Taking into account the high concentration of the children in conflict with law in areas falling under the jurisdiction of these eight police station areas, the Crime Branch has organised a four-day Juvenile Justice Act training cum awareness programme in association with Resource Cell for Juvenile Justice (RCJJ) Field Action Project with the Centre for Criminology and Justice and School of Social Work of Tata Institute of Social Sciences (TISS). The four-day training programme cum workshop began on November 20 and will go on till November 24. Two police stations are being engaged each day, crime branch officials said.

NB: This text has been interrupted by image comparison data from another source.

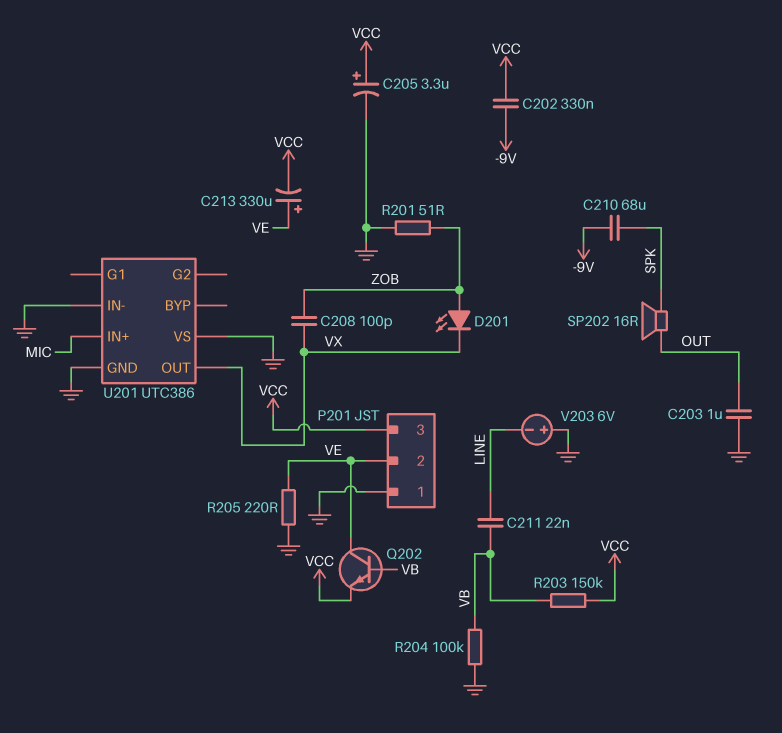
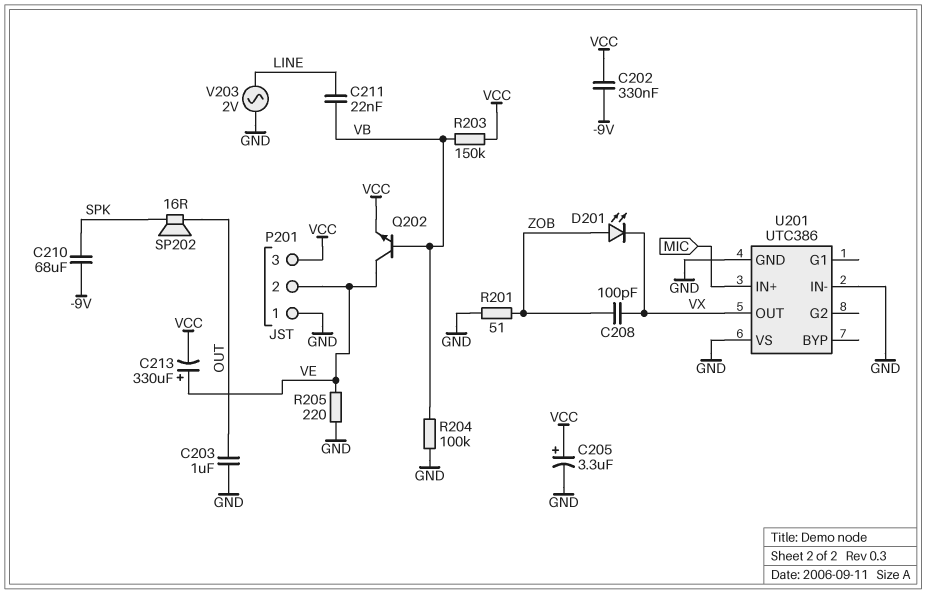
V203: 6V (plus GND, minus LINE) -> AC 2V (GND, LINE)

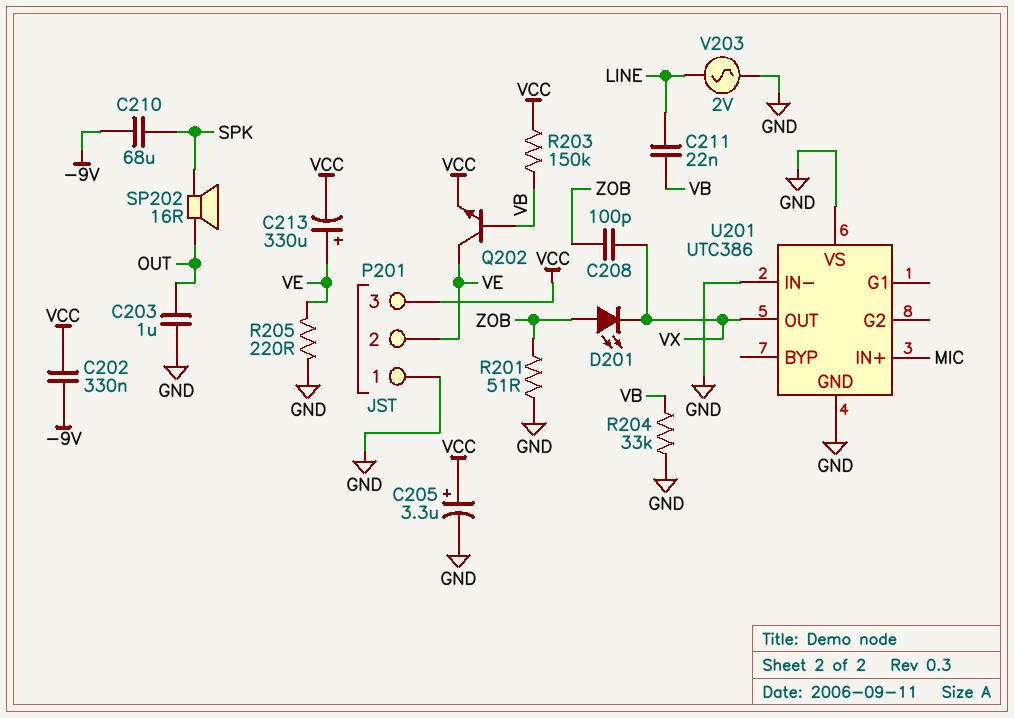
R204: 100k (GND, VB) -> 33k (GND, VB)

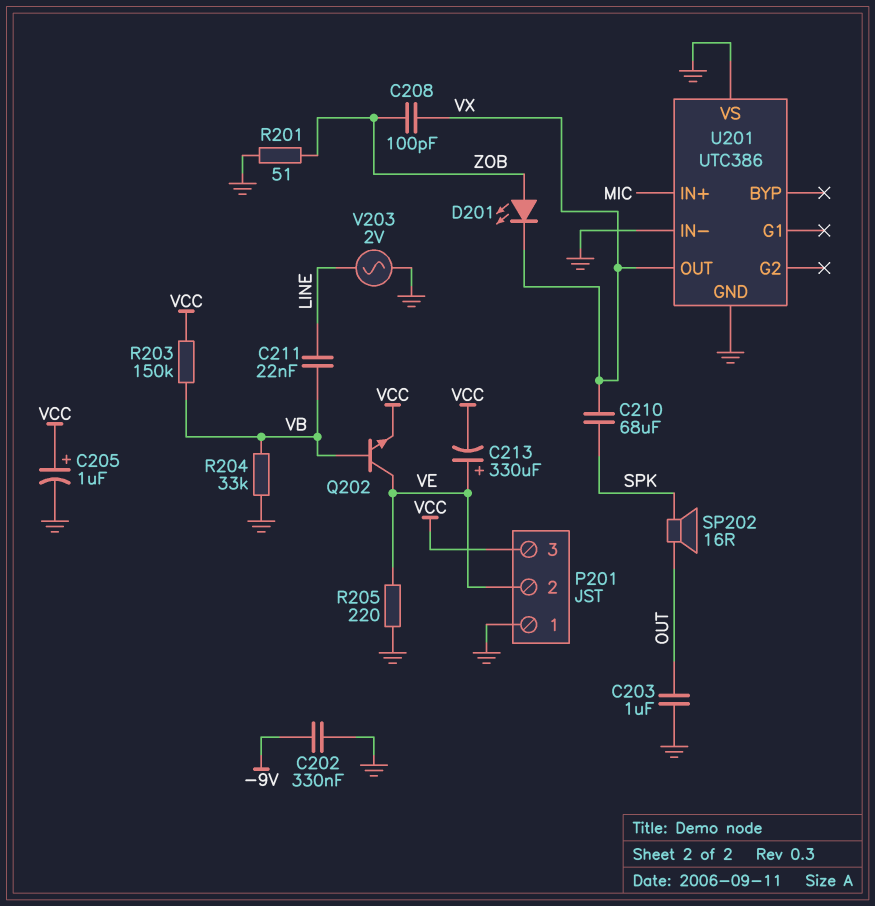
C202: 330nF (-9V, VCC) -> 330nF (-9V, GND)
C205: 3.3uF (plus VCC, minus GND) -> 1uF (plus VCC, minus GND)
C210: 68uF (-9V, SPK) -> 68uF (SPK, VX)

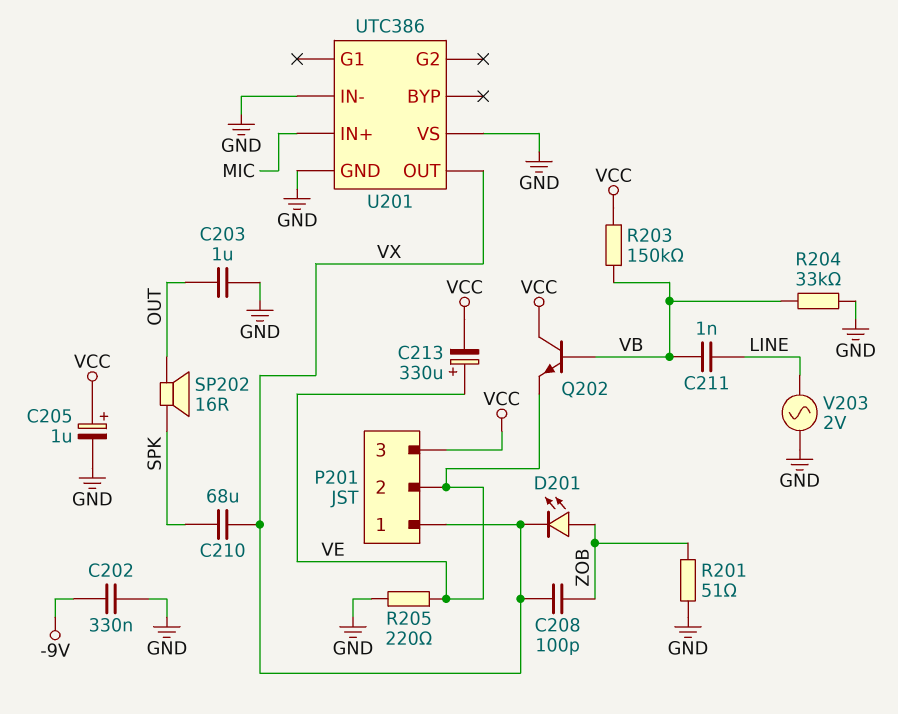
C211: 22nF (LINE, VB) -> 1nF (LINE, VB)
P201 pin 1: GND -> VX
Q202: NPN (B VB, C VE, E VCC) -> NPN (B VB, C VCC, E VE)

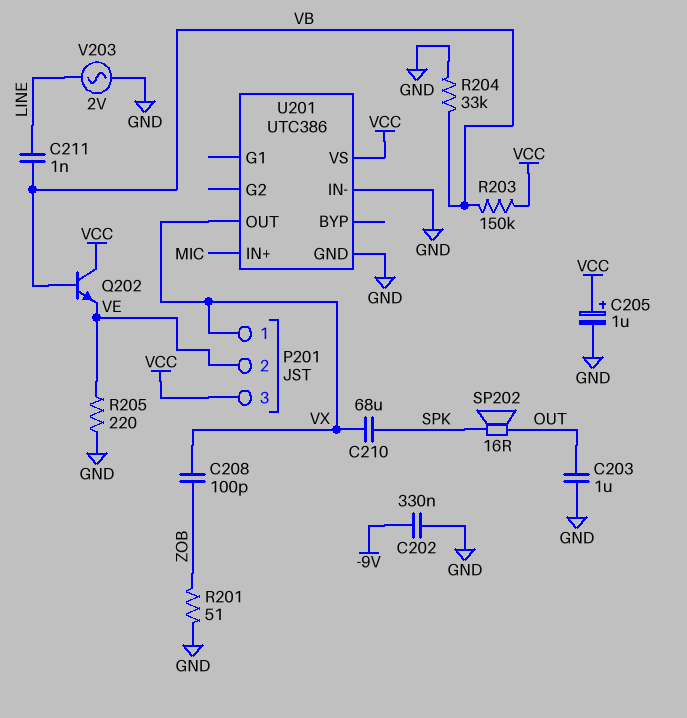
C213: 330uF (plus VE, minus VCC) -> none
D201: LED (A ZOB, K VX) -> none
U201 pin VS: GND -> VCC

ACP (Crime II) Sanjay Nikam said that the areas under the eight police stations were home to fifty percent of the city’s population of children in conflict with law and the training programme was aimed at keeping the police station staffers abreast of the provisions of the Juvenile Justice Act 2015. “These children in conflict with law are involved in a wide range of crimes and we want the police personnel, including officials, to sensitise themselves to dealing with the different provisions of the law and also help curb the rise in crime by children in conflict with law in the city,” said Nikam.

Points related to difficulties faced by the policemen in dealing with children in conflict with law like preparation of court documents, following up the crimes with the social welfare officers and rehabilitation were discussed, he added.

Lauding the efforts of TISS social workers, ACP Nikam said that the social workers played an important role in explaining how the provisions of the law can be effectively implemented if followed in the right perspective through proper training. The objective of training is to empower police personnel about their roles and responsibilities as per the Juvenile Justice Act and rules and to familiarise them to the manner in which they should deal with children in conflict with law, Nikam said.

The awareness programme is being implemented under the guidance of RCJJ project manager Jyoti Mhatre. Social worker Zaid Sayed informed Hindustan Times that RCJJ was part of the field action project of Tata Institute of Social Sciences, Mumbai, running with the permission of Bombay High Court in six districts of Maharashtra.

“ We also shared the do’s-and-don’ts as per the act and received very positive feedback from the police department. We look forward for greater co-operation and collaboration in the field of juvenile justice with the Pune police so that they can get a better perspective about the act, on how to prepare reports and submit the final report before the Juvenile Justice Board and other important details. Besides, we have sensitised them to the use of appropriate words as a part of the changed terminology incorporated in the JJ Act 2015 , ” he said. Sayed was accompanied by social worker Ashwini Rasal during the event.